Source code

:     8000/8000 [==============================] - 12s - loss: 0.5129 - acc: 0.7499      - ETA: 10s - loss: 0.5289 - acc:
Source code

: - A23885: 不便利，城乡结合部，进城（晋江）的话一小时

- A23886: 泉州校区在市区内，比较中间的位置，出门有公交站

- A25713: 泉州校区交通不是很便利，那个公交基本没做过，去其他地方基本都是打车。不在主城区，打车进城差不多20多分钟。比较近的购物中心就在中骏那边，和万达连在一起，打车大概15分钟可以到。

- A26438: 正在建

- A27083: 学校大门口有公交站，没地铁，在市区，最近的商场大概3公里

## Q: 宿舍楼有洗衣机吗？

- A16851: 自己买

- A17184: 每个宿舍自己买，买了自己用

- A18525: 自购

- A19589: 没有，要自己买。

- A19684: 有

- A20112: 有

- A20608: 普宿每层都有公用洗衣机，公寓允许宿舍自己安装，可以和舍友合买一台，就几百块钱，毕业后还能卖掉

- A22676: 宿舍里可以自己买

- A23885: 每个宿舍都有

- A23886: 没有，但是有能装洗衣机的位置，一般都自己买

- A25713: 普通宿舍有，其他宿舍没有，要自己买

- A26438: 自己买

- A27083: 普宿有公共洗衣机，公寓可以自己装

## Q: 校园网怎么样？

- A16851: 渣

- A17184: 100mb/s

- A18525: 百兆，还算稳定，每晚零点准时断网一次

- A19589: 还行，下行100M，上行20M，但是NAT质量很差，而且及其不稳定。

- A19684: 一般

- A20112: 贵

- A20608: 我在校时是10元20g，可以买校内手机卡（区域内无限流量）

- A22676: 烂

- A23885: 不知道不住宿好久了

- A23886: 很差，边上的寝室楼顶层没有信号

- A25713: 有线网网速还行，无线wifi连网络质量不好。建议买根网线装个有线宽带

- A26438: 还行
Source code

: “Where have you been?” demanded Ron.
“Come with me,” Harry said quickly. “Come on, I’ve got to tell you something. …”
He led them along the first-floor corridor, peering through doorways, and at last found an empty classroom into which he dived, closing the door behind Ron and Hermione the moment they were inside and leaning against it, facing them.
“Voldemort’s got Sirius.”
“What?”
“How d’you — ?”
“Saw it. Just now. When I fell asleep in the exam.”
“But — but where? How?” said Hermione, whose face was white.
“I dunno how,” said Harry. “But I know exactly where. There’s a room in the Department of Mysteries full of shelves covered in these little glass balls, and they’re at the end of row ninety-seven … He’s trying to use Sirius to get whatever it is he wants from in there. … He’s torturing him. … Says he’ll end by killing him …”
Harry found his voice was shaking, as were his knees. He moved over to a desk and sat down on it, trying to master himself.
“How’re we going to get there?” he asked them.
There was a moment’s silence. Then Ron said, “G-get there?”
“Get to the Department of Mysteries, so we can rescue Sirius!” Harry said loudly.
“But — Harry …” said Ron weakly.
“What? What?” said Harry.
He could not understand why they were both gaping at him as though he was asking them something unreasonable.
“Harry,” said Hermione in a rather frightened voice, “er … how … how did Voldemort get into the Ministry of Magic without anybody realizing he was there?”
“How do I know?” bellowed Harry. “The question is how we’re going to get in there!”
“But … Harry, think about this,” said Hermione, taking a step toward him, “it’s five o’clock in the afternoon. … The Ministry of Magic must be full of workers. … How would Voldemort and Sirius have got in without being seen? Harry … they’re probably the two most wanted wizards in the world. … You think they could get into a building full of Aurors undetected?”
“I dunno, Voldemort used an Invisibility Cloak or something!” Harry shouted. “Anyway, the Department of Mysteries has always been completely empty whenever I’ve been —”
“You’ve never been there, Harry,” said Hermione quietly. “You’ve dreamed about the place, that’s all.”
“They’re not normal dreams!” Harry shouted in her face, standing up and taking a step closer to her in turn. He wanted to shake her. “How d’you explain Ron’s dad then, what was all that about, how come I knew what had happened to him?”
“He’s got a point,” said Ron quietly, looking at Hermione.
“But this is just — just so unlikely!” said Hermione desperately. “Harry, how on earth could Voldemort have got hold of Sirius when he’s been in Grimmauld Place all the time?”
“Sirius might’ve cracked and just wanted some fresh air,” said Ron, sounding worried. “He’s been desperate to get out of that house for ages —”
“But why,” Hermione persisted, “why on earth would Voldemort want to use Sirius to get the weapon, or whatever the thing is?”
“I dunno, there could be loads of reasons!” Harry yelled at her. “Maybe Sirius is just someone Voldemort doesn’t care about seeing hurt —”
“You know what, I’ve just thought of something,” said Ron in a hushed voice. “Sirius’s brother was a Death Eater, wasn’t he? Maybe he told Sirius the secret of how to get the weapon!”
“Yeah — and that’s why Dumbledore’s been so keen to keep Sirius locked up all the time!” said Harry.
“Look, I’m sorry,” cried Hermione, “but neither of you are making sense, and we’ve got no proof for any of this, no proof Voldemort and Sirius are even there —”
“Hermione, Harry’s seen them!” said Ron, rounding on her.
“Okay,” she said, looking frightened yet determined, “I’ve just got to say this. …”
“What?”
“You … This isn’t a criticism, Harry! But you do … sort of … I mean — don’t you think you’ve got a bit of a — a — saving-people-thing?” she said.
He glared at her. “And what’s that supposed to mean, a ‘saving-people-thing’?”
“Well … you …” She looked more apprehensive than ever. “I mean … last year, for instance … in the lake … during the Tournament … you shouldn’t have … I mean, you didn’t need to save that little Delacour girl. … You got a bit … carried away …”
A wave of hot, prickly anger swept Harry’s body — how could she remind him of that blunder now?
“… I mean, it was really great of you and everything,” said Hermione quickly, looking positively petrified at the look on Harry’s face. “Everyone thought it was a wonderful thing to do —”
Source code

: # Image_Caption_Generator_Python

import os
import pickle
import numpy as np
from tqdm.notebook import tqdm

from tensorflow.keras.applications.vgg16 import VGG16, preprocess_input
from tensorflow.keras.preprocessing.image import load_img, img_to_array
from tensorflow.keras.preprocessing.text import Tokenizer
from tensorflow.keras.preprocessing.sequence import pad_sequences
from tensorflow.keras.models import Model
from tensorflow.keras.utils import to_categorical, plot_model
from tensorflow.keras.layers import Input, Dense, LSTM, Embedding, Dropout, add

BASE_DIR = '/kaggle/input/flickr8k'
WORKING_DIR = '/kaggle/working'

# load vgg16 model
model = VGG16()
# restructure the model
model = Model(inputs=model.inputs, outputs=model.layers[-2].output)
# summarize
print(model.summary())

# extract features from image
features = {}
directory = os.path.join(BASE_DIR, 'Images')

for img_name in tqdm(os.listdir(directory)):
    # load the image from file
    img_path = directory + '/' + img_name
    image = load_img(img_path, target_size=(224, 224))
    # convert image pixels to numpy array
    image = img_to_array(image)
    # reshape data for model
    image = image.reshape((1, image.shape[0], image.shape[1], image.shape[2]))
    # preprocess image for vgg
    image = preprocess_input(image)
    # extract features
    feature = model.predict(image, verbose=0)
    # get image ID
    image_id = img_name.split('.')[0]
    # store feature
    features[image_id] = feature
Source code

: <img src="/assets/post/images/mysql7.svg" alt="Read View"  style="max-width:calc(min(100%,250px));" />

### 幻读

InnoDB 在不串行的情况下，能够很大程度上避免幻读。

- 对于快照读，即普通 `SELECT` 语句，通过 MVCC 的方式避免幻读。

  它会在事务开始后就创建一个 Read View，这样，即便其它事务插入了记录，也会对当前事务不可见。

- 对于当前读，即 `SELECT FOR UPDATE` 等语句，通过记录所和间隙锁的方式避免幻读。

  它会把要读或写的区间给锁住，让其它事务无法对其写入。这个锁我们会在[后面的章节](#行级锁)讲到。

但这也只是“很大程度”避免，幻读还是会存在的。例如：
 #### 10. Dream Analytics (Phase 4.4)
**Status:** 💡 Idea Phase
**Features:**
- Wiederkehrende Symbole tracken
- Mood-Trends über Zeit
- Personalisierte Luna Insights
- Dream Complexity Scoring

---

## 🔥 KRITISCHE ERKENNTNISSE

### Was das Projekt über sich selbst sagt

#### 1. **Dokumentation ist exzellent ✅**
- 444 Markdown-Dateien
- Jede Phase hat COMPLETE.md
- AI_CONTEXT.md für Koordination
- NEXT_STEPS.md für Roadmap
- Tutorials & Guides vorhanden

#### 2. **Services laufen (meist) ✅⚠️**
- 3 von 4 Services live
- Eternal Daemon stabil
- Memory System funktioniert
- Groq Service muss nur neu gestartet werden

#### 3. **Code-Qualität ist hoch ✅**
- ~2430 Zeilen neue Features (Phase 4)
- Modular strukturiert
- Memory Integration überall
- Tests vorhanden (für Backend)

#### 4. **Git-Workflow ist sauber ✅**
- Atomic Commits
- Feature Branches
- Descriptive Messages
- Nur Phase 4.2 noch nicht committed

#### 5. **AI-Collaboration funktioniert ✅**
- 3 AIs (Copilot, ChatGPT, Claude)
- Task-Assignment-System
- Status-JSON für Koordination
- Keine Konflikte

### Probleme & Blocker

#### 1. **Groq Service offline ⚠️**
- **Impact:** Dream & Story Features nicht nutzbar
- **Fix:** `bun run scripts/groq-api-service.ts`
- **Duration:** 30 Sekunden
..........
• Task details:
Render the stretch from the line containing "for img_name in" through the line containing "### Was das Projekt über sich selbst sagt" as a JSON list of strings, one string per line, omitting blank lines.

• Output below:
[
  "for img_name in tqdm(os.listdir(directory)):",
  "    # load the image from file",
  "    img_path = directory + '/' + img_name",
  "    image = load_img(img_path, target_size=(224, 224))",
  "    # convert image pixels to numpy array",
  "    image = img_to_array(image)",
  "    # reshape data for model",
  "    image = image.reshape((1, image.shape[0], image.shape[1], image.shape[2]))",
  "    # preprocess image for vgg",
  "    image = preprocess_input(image)",
  "    # extract features",
  "    feature = model.predict(image, verbose=0)",
  "    # get image ID",
  "    image_id = img_name.split('.')[0]",
  "    # store feature",
  "    features[image_id] = feature",
  "Source code",
  ": <img src=\"/assets/post/images/mysql7.svg\" alt=\"Read View\"  style=\"max-width:calc(min(100%,250px));\" />",
  "### 幻读",
  "InnoDB 在不串行的情况下，能够很大程度上避免幻读。",
  "- 对于快照读，即普通 `SELECT` 语句，通过 MVCC 的方式避免幻读。",
  "  它会在事务开始后就创建一个 Read View，这样，即便其它事务插入了记录，也会对当前事务不可见。",
  "- 对于当前读，即 `SELECT FOR UPDATE` 等语句，通过记录所和间隙锁的方式避免幻读。",
  "  它会把要读或写的区间给锁住，让其它事务无法对其写入。这个锁我们会在[后面的章节](#行级锁)讲到。",
  "但这也只是“很大程度”避免，幻读还是会存在的。例如：",
  " #### 10. Dream Analytics (Phase 4.4)",
  "**Status:** 💡 Idea Phase",
  "**Features:**",
  "- Wiederkehrende Symbole tracken",
  "- Mood-Trends über Zeit",
  "- Personalisierte Luna Insights",
  "- Dream Complexity Scoring",
  "---",
  "## 🔥 KRITISCHE ERKENNTNISSE",
  "### Was das Projekt über sich selbst sagt"
]